At the beginning of the twentieth century, Paris and Vienna were the two rival capitals of Europe. Vienna was a hotbed of new ideas, cultural clashes, and political unrest. Arnold Schoenberg was born there in 1874 and grew up in the city of Arthur Schnitzler’s novellas, the great golden paintings of Gustav Klimt, the practical utility of the Secessionists (an artistic, architectural, and design movement that ignored Victorian sentimentality for rich pattern and color), Dr. Sigmund Freud’s probing of the subconscious, and the titanic orchestrations of Gustav Mahler.

Vienna had been home to the composers Haydn, Mozart, Beethoven, Schubert, Brahms, and Johann Strauss, creators of many of the greatest works of classical tonality. Always interested in the study and teaching of their works, Schoenberg was intent on understanding and imparting just how their music worked. Like many of his generation, he was overwhelmed by the sorcery of the Richard Wagner of the operas
Tristan and Isolde
and
Parsifal.
Wagner’s music in these works is highly chromatic, using chords that slip away from each other in a rich, harmonically liberated idiom. Wagnerian chromaticism provided a jumping-off place for Schoenberg’s musical explorations. He sought a musical language that would impart extreme emotional states. Mahler’s compositions also investigated similar feelings, but his sense of nature, love, death and resurrection were more lyrical than the younger Schoenberg’s. However, although posterity has claimed Mahler as a greater composer, Schoenberg’s tough brand of musical expressionism has had more lasting influence (at least in the short term).

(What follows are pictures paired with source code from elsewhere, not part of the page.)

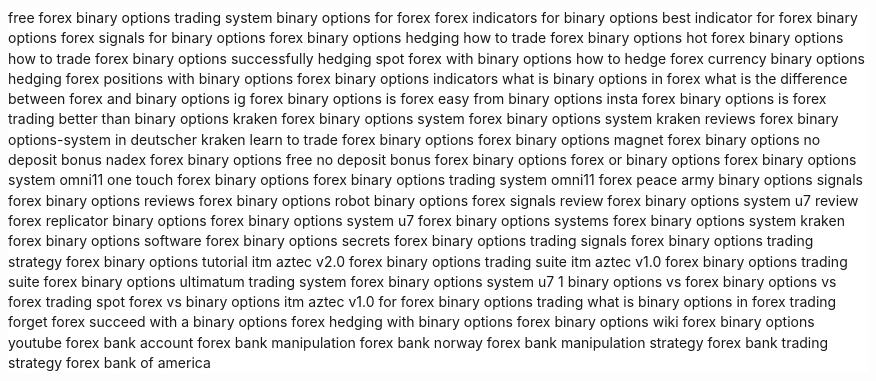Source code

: free forex binary options trading system
binary options for forex
forex indicators for binary options
best indicator for forex binary options
forex signals for binary options
forex binary options hedging
how to trade forex binary options
hot forex binary options
how to trade forex binary options successfully
hedging spot forex with binary options
how to hedge forex currency binary options
hedging forex positions with binary options
forex binary options indicators
what is binary options in forex
what is the difference between forex and binary options
ig forex binary options
is forex easy from binary options
insta forex binary options
is forex trading better than binary options
kraken forex binary options system
forex binary options system kraken reviews
forex binary options-system in deutscher kraken
learn to trade forex binary options
forex binary options magnet
forex binary options no deposit bonus
nadex forex binary options
free no deposit bonus forex binary options
forex or binary options
forex binary options system omni11
one touch forex binary options
forex binary options trading system omni11
forex peace army binary options signals
forex binary options reviews
forex binary options robot
binary options forex signals review
forex binary options system u7 review
forex replicator binary options
forex binary options system u7
forex binary options systems
forex binary options system kraken
forex binary options software
forex binary options secrets
forex binary options trading signals
forex binary options trading strategy
forex binary options tutorial
itm aztec v2.0 forex binary options trading suite
itm aztec v1.0 forex binary options trading suite
forex binary options ultimatum trading system
forex binary options system u7 1
binary options vs forex
binary options vs forex trading
spot forex vs binary options
itm aztec v1.0 for forex binary options trading
what is binary options in forex trading
forget forex succeed with a binary options
forex hedging with binary options
forex binary options wiki
forex binary options youtube
forex bank account
forex bank manipulation
forex bank norway
forex bank manipulation strategy
forex bank trading strategy
forex bank of america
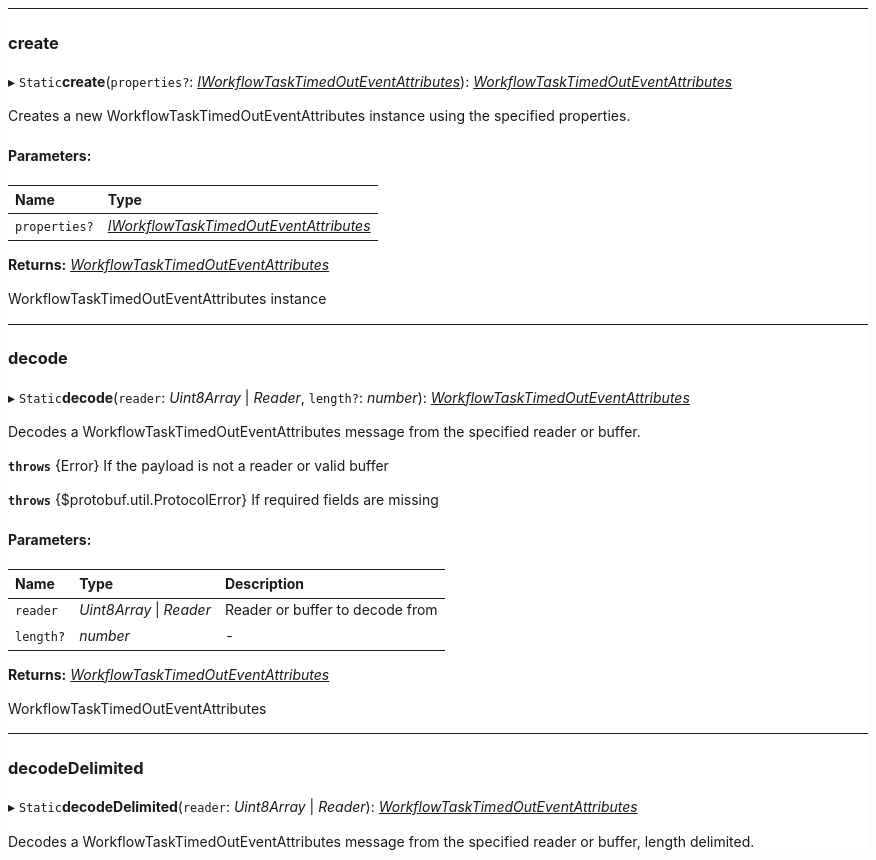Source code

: ___

### create

▸ `Static`**create**(`properties?`: [*IWorkflowTaskTimedOutEventAttributes*](../interfaces/proto.temporal.api.history.v1.iworkflowtasktimedouteventattributes.md)): [*WorkflowTaskTimedOutEventAttributes*](proto.temporal.api.history.v1.workflowtasktimedouteventattributes.md)

Creates a new WorkflowTaskTimedOutEventAttributes instance using the specified properties.

#### Parameters:

Name | Type |
:------ | :------ |
`properties?` | [*IWorkflowTaskTimedOutEventAttributes*](../interfaces/proto.temporal.api.history.v1.iworkflowtasktimedouteventattributes.md) |

**Returns:** [*WorkflowTaskTimedOutEventAttributes*](proto.temporal.api.history.v1.workflowtasktimedouteventattributes.md)

WorkflowTaskTimedOutEventAttributes instance

___

### decode

▸ `Static`**decode**(`reader`: *Uint8Array* \| *Reader*, `length?`: *number*): [*WorkflowTaskTimedOutEventAttributes*](proto.temporal.api.history.v1.workflowtasktimedouteventattributes.md)

Decodes a WorkflowTaskTimedOutEventAttributes message from the specified reader or buffer.

**`throws`** {Error} If the payload is not a reader or valid buffer

**`throws`** {$protobuf.util.ProtocolError} If required fields are missing

#### Parameters:

Name | Type | Description |
:------ | :------ | :------ |
`reader` | *Uint8Array* \| *Reader* | Reader or buffer to decode from   |
`length?` | *number* | - |

**Returns:** [*WorkflowTaskTimedOutEventAttributes*](proto.temporal.api.history.v1.workflowtasktimedouteventattributes.md)

WorkflowTaskTimedOutEventAttributes

___

### decodeDelimited

▸ `Static`**decodeDelimited**(`reader`: *Uint8Array* \| *Reader*): [*WorkflowTaskTimedOutEventAttributes*](proto.temporal.api.history.v1.workflowtasktimedouteventattributes.md)

Decodes a WorkflowTaskTimedOutEventAttributes message from the specified reader or buffer, length delimited.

The breakdown of classical tonality mirrored a corresponding breakdown of society. Listeners could find their way in works of the past. It was most often easy to understand, even on a superficial level, what the classic composers were saying. Beethoven’s musical language was not far from common folk song; his expressions were a recognizable part of his culture. Schoenberg’s music, on the other hand, seemed to most of his contemporaries separate and apart. Today’s audience can recognize that he was putting into music the innermost feelings of his age; he was in essence recreating in sounds the tormented pulsing of a world about to go insane. Schoenberg’s music to this day is disturbing and has not achieved popular success. It is as if he exposed in music a side of us we want to ignore. We hate him for writing with so much pain.